- Assignment:
Answer these questions using the film interview below.
(a) According to László Nemes, what should films leave room for?
(b) Which desert does Naji Abu Nowar say is a military zone?
(c) Which three films does Feinberg say were unveiled at Cannes?

- Extracted text:
Feinberg: László, why do you leave it uncertain whether or not the boy is, in fact, Saul's son?

László Nemes: I believe films should leave room for the imagination of the viewer. There's been a tendency in cinema to get rid of the viewer, to kill the imagination, to show everything, to tell everything. I grew up with films that made me feel the magic of cinema because I was involved with them. They left room for my mind. I wanted to have a story and a visual experience that takes place in the mind of the viewer more than on the screen. It had to be a narrow approach to allow an opening in the mind. For me, cinema is this approach. I wanted the film to become a journey for the audience. It had to be a journey because—especially in this context of the concentration camp—you have no access to all information; you have no access to the entire story. As an individual, you only have access to your own experience, which is limited. As we follow the story with the main character, there are questions asked to the audience; the main question being: when there's no more hope, no more God, and no more religion, is there still room for an inner voice that would allow the individual to remain human? I'm not forcing the audience to answer in one way or the other. I want this to be a personal journey with a personal answer.

Feinberg: Naji, what was it like to shoot this film in the desert—as you guys actually did—and, in fact, in the same desert as where Lawrence of Arabia was shot 50+ odd years earlier? How did those logistics work?

Naji Abu Nowar: It's tough. We shot in two deserts. The first desert is actually the border between Israel and Jordan, called Wadi Rum and that's a military zone, so we had to get permission from the Jordanian military to shoot there. The scary thing about it is that no civilians go there so it's full of all the creepy crawlies you can imagine. The sound man found a snake in his bag. It meant that all our equipment was light. There was no cell phone reception. There were flash floods, sand storms, and all that kind of stuff. It got pretty dangerous at times; but, the one thing we had was the Bedouins. I'd known from living there that you always have to listen to the Bedouins. I nearly got myself killed once by getting lost. I thought I was like them and went off on my own. They tracked me, found me and saved me. We always listened to them. So when they said that there was going to be a flash flood in five minutes, we packed up the set and evacuated.

Feinberg: One thing I want to ask all of you to talk about is the process—which can be a marathon—of getting your film out to be seen by a lot of people around the world in the festival circuit, which we're on right now, and all of that. If you could just share for you where it began and what it has been like? In a number of cases I think it was a film festival that catapulted your movies into the "must watch" list for a lot of people. Film festivals have the ability to bring out the best of what's out there. To begin with, we had three of these films unveil at Cannes: Mustang, Son of Saul and Embrace of the Serpent. Deniz, what was that like to have your film unveil at Cannes, which in itself is a sort of circus, right?

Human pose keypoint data

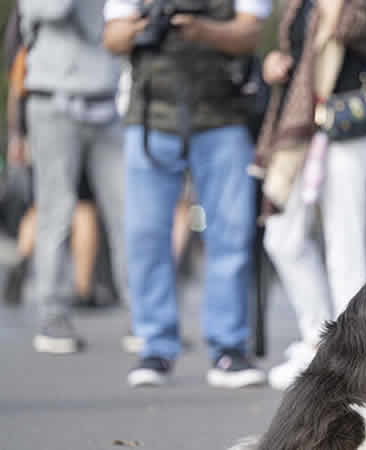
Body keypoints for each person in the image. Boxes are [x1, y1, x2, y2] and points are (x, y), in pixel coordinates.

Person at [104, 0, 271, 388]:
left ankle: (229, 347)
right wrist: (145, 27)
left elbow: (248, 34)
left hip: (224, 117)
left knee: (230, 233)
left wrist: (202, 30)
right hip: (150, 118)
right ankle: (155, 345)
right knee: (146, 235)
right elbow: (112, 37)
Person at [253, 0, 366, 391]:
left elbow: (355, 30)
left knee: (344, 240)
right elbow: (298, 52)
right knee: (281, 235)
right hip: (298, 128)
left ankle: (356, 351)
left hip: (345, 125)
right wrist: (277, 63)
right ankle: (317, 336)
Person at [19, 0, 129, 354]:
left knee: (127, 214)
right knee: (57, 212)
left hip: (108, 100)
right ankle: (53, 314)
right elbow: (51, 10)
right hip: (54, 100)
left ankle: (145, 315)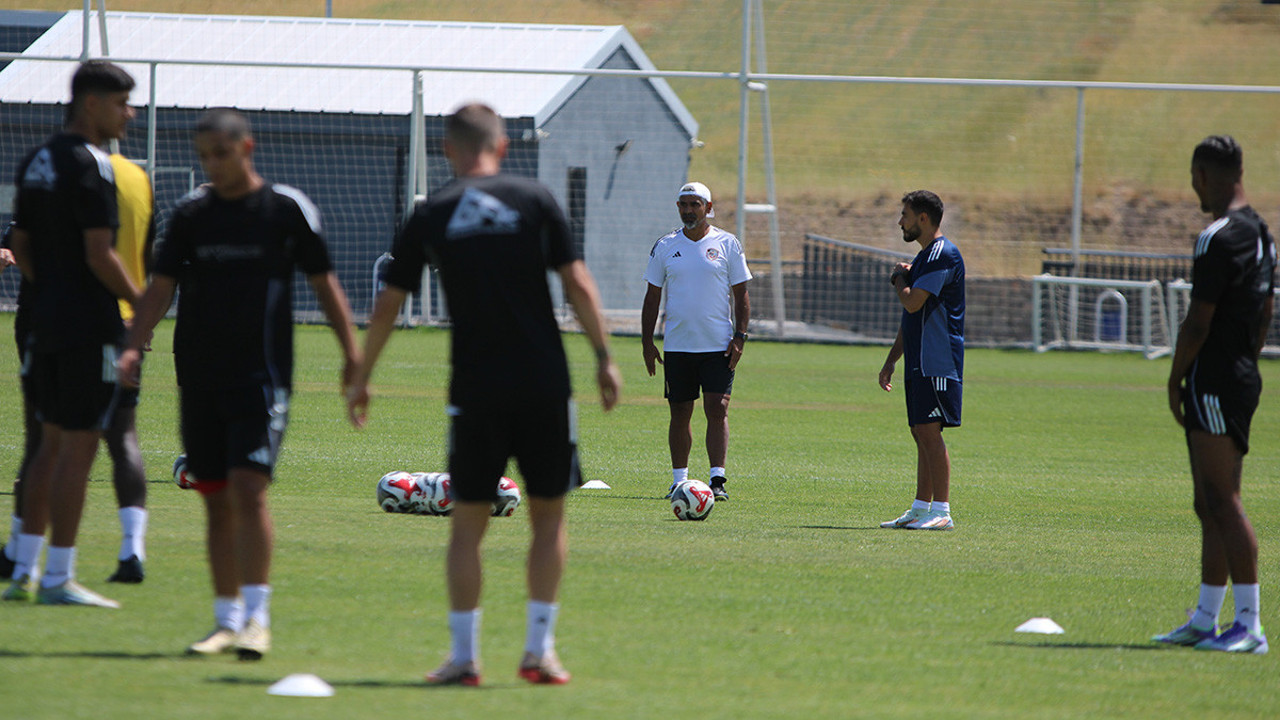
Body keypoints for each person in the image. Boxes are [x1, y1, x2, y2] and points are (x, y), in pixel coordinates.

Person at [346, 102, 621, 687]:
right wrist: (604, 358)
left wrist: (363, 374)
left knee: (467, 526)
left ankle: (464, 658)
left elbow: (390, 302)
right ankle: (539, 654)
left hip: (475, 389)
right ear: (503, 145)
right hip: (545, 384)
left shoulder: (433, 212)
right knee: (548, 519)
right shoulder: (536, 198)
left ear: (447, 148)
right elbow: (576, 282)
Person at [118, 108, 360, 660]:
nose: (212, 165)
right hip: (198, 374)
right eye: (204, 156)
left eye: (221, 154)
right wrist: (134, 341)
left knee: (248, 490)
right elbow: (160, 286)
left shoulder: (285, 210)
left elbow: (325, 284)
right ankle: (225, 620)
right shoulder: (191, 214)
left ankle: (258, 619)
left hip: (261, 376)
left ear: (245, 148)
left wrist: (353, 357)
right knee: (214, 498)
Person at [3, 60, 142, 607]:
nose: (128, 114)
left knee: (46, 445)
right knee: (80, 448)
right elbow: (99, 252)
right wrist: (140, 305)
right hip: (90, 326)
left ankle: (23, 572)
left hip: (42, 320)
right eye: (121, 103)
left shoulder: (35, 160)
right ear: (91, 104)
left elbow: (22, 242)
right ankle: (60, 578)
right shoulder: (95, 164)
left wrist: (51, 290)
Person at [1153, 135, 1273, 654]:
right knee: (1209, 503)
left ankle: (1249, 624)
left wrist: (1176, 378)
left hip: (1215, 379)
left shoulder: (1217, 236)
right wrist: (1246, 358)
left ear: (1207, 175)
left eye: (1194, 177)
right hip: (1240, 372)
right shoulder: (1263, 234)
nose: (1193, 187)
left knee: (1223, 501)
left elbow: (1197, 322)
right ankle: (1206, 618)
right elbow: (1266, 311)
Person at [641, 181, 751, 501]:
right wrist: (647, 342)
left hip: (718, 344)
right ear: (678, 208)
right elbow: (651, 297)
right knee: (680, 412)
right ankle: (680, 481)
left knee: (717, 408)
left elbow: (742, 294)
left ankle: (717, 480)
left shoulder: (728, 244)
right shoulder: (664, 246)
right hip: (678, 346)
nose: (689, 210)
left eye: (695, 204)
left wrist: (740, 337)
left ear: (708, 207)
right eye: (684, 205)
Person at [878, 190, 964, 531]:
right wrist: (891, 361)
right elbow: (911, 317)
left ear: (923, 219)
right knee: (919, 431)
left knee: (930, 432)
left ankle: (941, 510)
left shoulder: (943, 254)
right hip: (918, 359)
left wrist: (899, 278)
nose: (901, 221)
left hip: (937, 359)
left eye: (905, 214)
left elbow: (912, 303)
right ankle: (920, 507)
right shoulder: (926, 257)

- Task output:
(a) The imagination of the viewer.
(b) Wadi Rum.
(c) Mustang, Son of Saul and Embrace of the Serpent.